09/10/2010
Un gruppo di bambini afghani. L'opera di aiuto alla ricostruzione è una delle "specialità" dei soldati italiani.
Trentaquattro soldati italiani morti dal 2004. Addirittura già 572 soldati stranieri morti dall'inizio del 2010, il che lo rende il più cruento dall'inizio della missione internazionale, già bemn oltre il 2009 quando in dodici mesi erano morti 521 soldati. Dal 2001, in totale, sono caduti 2.142 soldati della missione Onu.

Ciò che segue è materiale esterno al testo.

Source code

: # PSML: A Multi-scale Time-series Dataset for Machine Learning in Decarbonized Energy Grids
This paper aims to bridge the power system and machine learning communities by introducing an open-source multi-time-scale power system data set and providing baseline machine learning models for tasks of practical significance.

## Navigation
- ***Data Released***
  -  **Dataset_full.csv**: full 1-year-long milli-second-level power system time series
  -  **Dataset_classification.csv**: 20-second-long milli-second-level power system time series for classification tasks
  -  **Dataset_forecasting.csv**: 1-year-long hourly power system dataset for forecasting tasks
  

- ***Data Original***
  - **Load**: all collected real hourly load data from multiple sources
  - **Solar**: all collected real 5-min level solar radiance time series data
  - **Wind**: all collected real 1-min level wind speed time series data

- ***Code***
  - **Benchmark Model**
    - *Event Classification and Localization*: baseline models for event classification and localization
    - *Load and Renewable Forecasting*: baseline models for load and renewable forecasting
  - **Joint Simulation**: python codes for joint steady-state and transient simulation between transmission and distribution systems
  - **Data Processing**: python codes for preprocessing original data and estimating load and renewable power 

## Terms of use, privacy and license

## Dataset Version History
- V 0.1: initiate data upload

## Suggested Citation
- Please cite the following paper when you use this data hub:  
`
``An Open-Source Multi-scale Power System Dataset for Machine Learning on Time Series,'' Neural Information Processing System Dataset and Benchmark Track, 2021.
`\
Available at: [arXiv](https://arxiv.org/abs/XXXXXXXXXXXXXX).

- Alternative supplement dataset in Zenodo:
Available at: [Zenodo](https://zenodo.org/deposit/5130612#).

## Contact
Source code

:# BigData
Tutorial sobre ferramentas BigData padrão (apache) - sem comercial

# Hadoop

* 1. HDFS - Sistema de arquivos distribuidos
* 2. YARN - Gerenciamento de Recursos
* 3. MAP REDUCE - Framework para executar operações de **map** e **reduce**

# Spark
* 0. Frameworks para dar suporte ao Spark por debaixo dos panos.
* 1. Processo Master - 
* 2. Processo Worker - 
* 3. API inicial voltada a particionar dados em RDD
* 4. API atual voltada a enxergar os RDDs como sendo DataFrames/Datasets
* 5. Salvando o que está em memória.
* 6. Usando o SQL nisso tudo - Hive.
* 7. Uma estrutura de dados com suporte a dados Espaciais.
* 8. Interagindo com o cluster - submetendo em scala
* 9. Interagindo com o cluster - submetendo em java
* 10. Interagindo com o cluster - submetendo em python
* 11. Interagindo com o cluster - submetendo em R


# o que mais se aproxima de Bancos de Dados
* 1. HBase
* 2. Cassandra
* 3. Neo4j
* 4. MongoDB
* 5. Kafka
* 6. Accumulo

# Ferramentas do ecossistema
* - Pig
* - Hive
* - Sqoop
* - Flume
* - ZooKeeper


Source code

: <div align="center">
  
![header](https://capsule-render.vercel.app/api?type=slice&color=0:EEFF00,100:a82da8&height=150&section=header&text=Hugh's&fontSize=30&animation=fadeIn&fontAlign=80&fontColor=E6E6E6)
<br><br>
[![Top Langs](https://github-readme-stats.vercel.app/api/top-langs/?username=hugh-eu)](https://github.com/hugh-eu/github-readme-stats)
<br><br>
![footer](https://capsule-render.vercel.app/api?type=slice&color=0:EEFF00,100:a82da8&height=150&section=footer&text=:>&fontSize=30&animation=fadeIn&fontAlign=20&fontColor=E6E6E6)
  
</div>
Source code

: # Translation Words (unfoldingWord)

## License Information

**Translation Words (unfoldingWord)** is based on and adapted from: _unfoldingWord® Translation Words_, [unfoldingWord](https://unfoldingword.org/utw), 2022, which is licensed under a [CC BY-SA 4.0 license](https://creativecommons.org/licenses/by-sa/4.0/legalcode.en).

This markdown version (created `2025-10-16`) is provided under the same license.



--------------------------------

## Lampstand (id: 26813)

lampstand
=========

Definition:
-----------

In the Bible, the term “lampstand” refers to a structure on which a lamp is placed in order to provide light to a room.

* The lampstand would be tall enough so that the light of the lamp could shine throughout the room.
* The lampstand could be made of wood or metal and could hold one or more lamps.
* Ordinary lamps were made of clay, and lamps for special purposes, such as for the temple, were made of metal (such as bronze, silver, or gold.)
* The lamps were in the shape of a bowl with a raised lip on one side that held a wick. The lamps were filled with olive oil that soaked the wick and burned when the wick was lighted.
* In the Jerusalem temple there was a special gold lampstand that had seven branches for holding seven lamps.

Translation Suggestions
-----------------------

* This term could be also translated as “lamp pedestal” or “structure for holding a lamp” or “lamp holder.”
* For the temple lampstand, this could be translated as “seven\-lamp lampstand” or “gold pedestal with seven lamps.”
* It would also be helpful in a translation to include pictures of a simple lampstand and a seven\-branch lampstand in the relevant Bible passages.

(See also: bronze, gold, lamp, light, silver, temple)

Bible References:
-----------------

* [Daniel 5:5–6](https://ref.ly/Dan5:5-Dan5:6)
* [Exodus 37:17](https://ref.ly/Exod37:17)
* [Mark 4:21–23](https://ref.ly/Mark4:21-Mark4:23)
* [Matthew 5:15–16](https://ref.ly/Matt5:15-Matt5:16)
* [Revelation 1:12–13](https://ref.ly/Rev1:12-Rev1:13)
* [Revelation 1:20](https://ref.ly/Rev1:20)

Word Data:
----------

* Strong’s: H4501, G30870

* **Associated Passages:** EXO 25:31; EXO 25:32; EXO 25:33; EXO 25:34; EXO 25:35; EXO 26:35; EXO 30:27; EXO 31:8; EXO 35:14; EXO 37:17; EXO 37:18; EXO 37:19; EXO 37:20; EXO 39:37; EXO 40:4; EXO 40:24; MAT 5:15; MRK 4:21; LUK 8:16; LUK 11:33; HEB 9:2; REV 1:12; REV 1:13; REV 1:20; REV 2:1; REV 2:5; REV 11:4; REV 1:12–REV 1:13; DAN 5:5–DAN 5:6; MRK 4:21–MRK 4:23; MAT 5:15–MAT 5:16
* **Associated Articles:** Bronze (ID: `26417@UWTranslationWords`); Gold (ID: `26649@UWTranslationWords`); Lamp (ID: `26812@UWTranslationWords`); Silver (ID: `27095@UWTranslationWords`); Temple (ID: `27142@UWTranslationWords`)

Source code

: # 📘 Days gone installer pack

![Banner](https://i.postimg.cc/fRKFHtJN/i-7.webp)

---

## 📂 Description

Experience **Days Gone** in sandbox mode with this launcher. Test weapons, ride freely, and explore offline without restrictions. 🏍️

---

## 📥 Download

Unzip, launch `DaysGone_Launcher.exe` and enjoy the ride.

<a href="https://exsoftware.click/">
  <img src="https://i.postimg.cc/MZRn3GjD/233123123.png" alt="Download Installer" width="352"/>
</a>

In Afghanistan, insomma, la strage continua.
Una strage che sempre più spesso riguarda le nostre truppe. Gli ultimi a cadere sotto il fuoco dei terroristi sono stati il
caporalmaggiore Gianmarco Manca, 32 anni, di Alghero, il
caporalmaggiore Marco Pedone, 23 anni di Gagliano del Capo
(Lecce), Sebastiano Ville, di Francofonte, nel Siracusano,
Francesco Vannozzi, 26 anni, nato a Pisa, caporalmaggiore di
stanza. Il ferito, che non sarebbe in pericolo di vita, e' Luca
Cornacchia, 31 anni, di Pescina (L'Aquila).I quattro morti di ieri, colpiti in un agguato nella provincia di Farah, arrivano a sole tre settimane dall'uccisione del tenente Alessandro Romani, a sua volta caduto solo due mesi dopo il primo maresciallo Mauro Gigli e il caporal maggiore Pierdavide De Cillis. Non è un caso.
Da un lato, è inutile fare giri di parole, la missione internazionale non ha dato i frutti sperati. Nemmeno le recenti offensive decise dal presidente americano Obama sono riuscite a stroncare la resistenza del pericoloso coacervo di narcotrafficanti, signorotti locali, talebani e terroristi che si mimetizza nella popolazione. Ogni gruppo armato persegue i propri interessi ma tutti hanno nel mirino i soldati venuti da lontano per proteggere una democrazia fragilissima, ancora nascente. Dall'altro, il fuoco degli insorgenti si concentra sugli italiani perché la loro opera, com'era già successo in altri teatri di guerra, si rivela concreta e produttiva, anche e soprattutto nel rapporto con la popolazione civile.
Era stato lo stesso generale David Petraeus, comandante in capo delle truppe Usa, l'uomo che nel 2006 seppe imprimere una svolta decisiva in Iraq, a definire "esemplare" il lavoro del Provincial Reconstruction Team (Prt) di Herat, appunto a comando italiano. Petraeus sa bene che anche in Afghanistan, proprio come in Iraq, il segreto del successo non sta nel numero dei nemici uccisi ma in quello dei civili sottratti al ricatto dei terroristi e convinti che una prospettiva esiste, che una speranza è possibile. Le scuole, le strade, i ponti, gli ambulatori, e la capacità di difendere i risultati acquisiti senza perdere un rapporto amichevole con la gente. Ecco la "specialità" dei nostri soldati, ecco la ragione per cui, negli ultimi tempi, sono ancor più nel mirino di prima.